We’ve already seen some hints that, in some contexts, they will. Earlier this week, a majority of the Supreme Court threw out a federal judge’s order that Wisconsin count votes received after Election Day if postmarked on or before Nov. 3. Yet, as in Trump’s complaining tweet, it upheld a similar extension in North Carolina.
The difference, as The Post’s Robert Barnes explains, largely lies in where the extensions originated. Chief Justice John G. Roberts Jr. is willing to acquiesce to state-level decisions about how to handle vote-counting but balks at federal orders, as in Wisconsin. But Barrett’s addition to the bench might alter the calculus — as Trump clearly hopes it will.

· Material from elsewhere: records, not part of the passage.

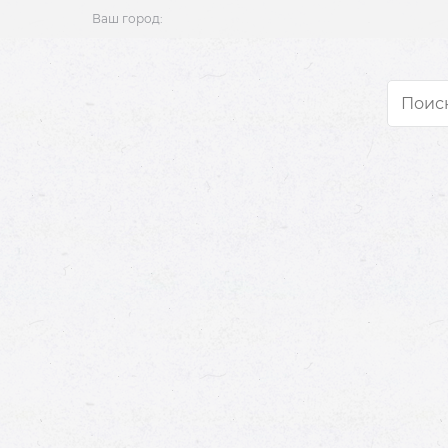
Ваш город: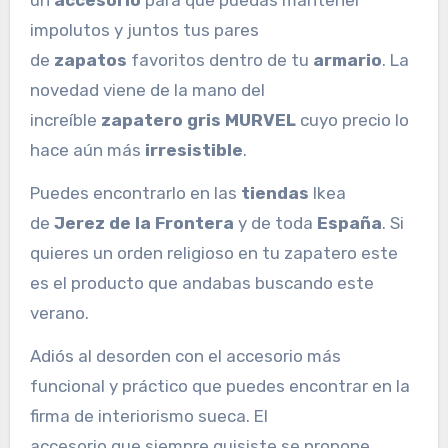
impolutos y juntos tus pares
de
zapatos
favoritos dentro de tu
armario
. La
novedad viene de la mano del
increíble
zapatero gris MURVEL
cuyo precio lo
hace aún más
irresistible
.
Puedes encontrarlo en las
tiendas
Ikea
de
Jerez de la Frontera
y de toda
España
. Si
quieres un orden religioso en tu zapatero este
es el producto que andabas buscando este
verano.
Adiós al desorden con el accesorio más
funcional y práctico que puedes encontrar en la
firma de interiorismo sueca. El
accesorio que siempre quisiste se propone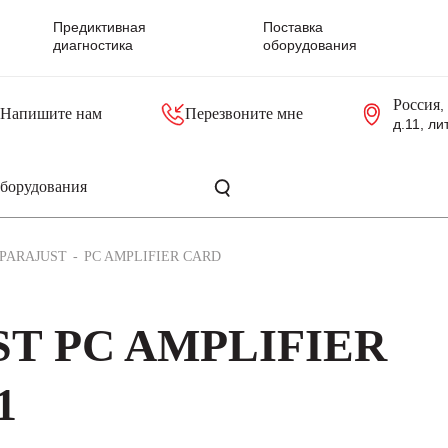
Предиктивная
Поставка
диагностика
оборудования
Россия
,
Напишите нам
Перезвоните мне
д.11, ли
резольверы
Контроллеры, блоки управления
Панели оператора, промышленные мониторы
Прочая промышленная электроника
Промышленные пульты уп
Серверные материнские платы
PARAJUST
PC AMPLIFIER CARD
ST PC AMPLIFIER
1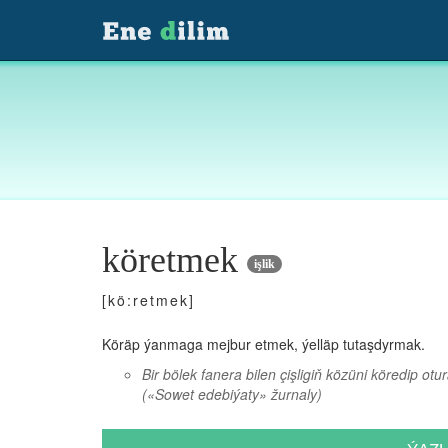
köretmek
işlik
[kö:retmek]
Köräp ýanmaga mejbur etmek, ýelläp tutaşdyrmak.
Bir bölek fanera bilen çişligiň közüni köredip 
(«Sowet edebiýaty» žurnaly)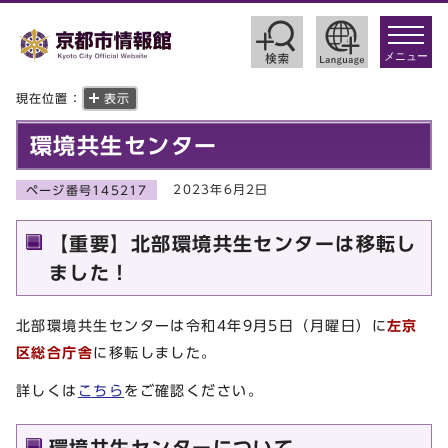
toggle
navigat
メニュー
現在位置：
表示
環境共生センター
2023年6月2日
ページ番号145217
【重要】北部環境共生センターは移転し
ました！
北部環境共生センターは令和4年9月5日（月曜日）に
左京
区総合庁舎
に移転しました。
詳しくは
こちら
をご確認ください。
環境共生センターについて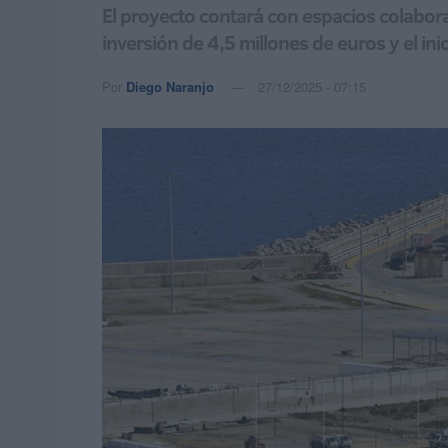
El proyecto contará con espacios colabora
inversión de 4,5 millones de euros y el in
Por
Diego Naranjo
27/12/2025 - 07:15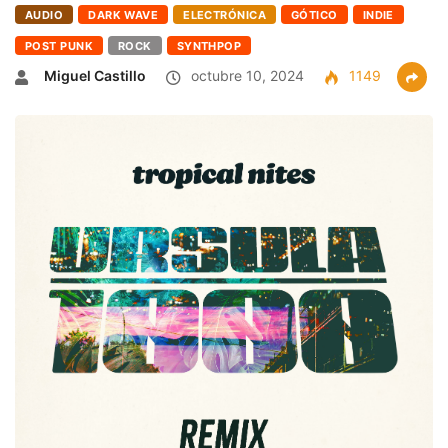
AUDIO
DARK WAVE
ELECTRÓNICA
GÓTICO
INDIE
POST PUNK
ROCK
SYNTHPOP
Miguel Castillo
octubre 10, 2024
1149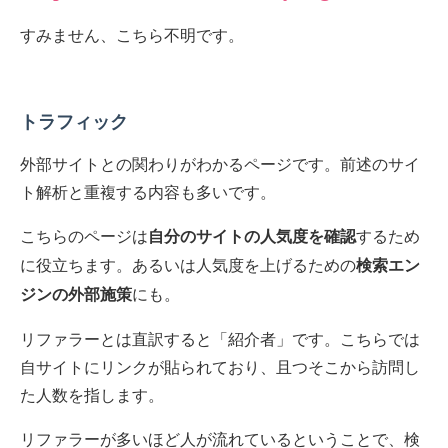
すみません、こちら不明です。
トラフィック
外部サイトとの関わりがわかるページです。前述のサイ
ト解析と重複する内容も多いです。
こちらのページは
するため
自分のサイトの人気度を確認
に役立ちます。あるいは人気度を上げるための
検索エン
にも。
ジンの外部施策
リファラーとは直訳すると「紹介者」です。こちらでは
自サイトにリンクが貼られており、且つそこから訪問し
た人数を指します。
リファラーが多いほど人が流れているということで、検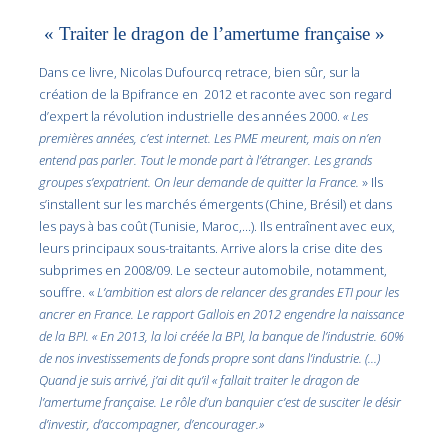
« Traiter le dragon de l’amertume française »
Dans ce livre, Nicolas Dufourcq retrace, bien sûr, sur la
création de la Bpifrance en 2012 et raconte avec son regard
d’expert la révolution industrielle des années 2000.
« Les
premières années, c’est internet. Les PME meurent, mais on n’en
entend pas parler. Tout le monde part à l’étranger. Les grands
groupes s’expatrient. On leur demande de quitter la France.
» Ils
s’installent sur les marchés émergents (Chine, Brésil) et dans
les pays à bas coût (Tunisie, Maroc,…). Ils entraînent avec eux,
leurs principaux sous-traitants. Arrive alors la crise dite des
subprimes en 2008/09. Le secteur automobile, notamment,
souffre. «
L’ambition est alors de relancer des grandes ETI pour les
ancrer en France. Le rapport Gallois en 2012 engendre la naissance
de la BPI. « En 2013, la loi créée la BPI, la banque de l’industrie. 60%
de nos investissements de fonds propre sont dans l’industrie. (…)
Quand je suis arrivé, j’ai dit qu’il « fallait traiter le dragon de
l’amertume française. Le rôle d’un banquier c’est de susciter le désir
d’investir, d’accompagner, d’encourager.»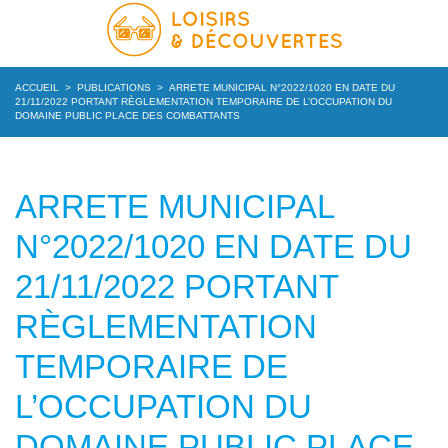
ACCUEIL
>
PUBLICATIONS
>
ARRETE MUNICIPAL N°2022/1020 EN DATE DU
21/11/2022 PORTANT RÈGLEMENTATION TEMPORAIRE DE L’OCCUPATION DU
DOMAINE PUBLIC PLACE DES COMBATTANTS
ARRETE MUNICIPAL
N°2022/1020 EN DATE DU
21/11/2022 PORTANT
RÈGLEMENTATION
TEMPORAIRE DE
L’OCCUPATION DU
DOMAINE PUBLIC PLACE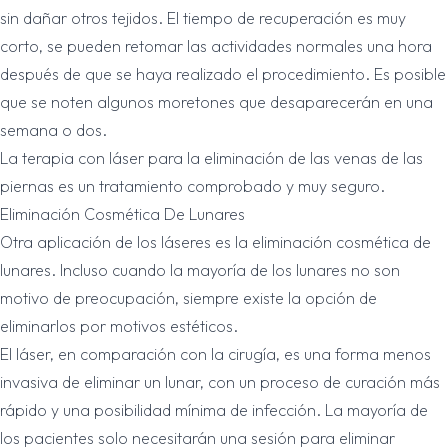
sin dañar otros tejidos. El tiempo de recuperación es muy
corto, se pueden retomar las actividades normales una hora
después de que se haya realizado el procedimiento. Es posible
que se noten algunos moretones que desaparecerán en una
semana o dos.
La terapia con láser para la eliminación de las venas de las
piernas es un tratamiento comprobado y muy seguro.
Eliminación Cosmética De Lunares
Otra aplicación de los láseres es la eliminación cosmética de
lunares. Incluso cuando la mayoría de los lunares no son
motivo de preocupación, siempre existe la opción de
eliminarlos por motivos estéticos.
El láser, en comparación con la cirugía, es una forma menos
invasiva de eliminar un lunar, con un proceso de curación más
rápido y una posibilidad mínima de infección. La mayoría de
los pacientes solo necesitarán una sesión para eliminar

This was a point also raised by University of California at Irvine’s Rick Hasen in a phone call with The Post. He echoed Barnes’s assessment of the decisions to date but wasn’t sure where post-election cases might go.
“I think it really depends on what the issue is and what the margin is,” he said, “and, you know, how much they care about their reputation in addition to the legal questions.” Roberts and Justice Brett M. Kavanaugh, he said, were probably more concerned about reputation than other conservative justices.
Hasen also suggested that North Carolina and Pennsylvania might be epicenters of post-election legal fights.
“They both have a constellation of Democratic-dominated state Supreme Courts and Republican legislatures,” he said. “You can imagine, in a post-election contest, a Democratic Supreme Court, say, easing the rules for the deadlines for doing some kind of recount and the state legislature not liking it and going to the Supreme Court and arguing we should be supreme.”
It’s important to remember that, so far, the legal disputes have centered on relatively fringe aspects of the vote: absentee ballots that arrive after Nov. 3 or theoretical recounts. We haven’t seen strong indications that the courts will heed calls to truncate the counting of ballots that obviously arrived on time. When Trump made just such a demand in Florida in 2018 (hoping to protect narrow Republican leads in Senate and gubernatorial races in the state), the ballots were counted anyway.
But it’s also important to recognize that Trump seems increasingly to believe that swaying the courts may be his best option for maintaining power. If the presidential election comes down to judges evaluating their reputations, Trump has — at least metaphorically — already won.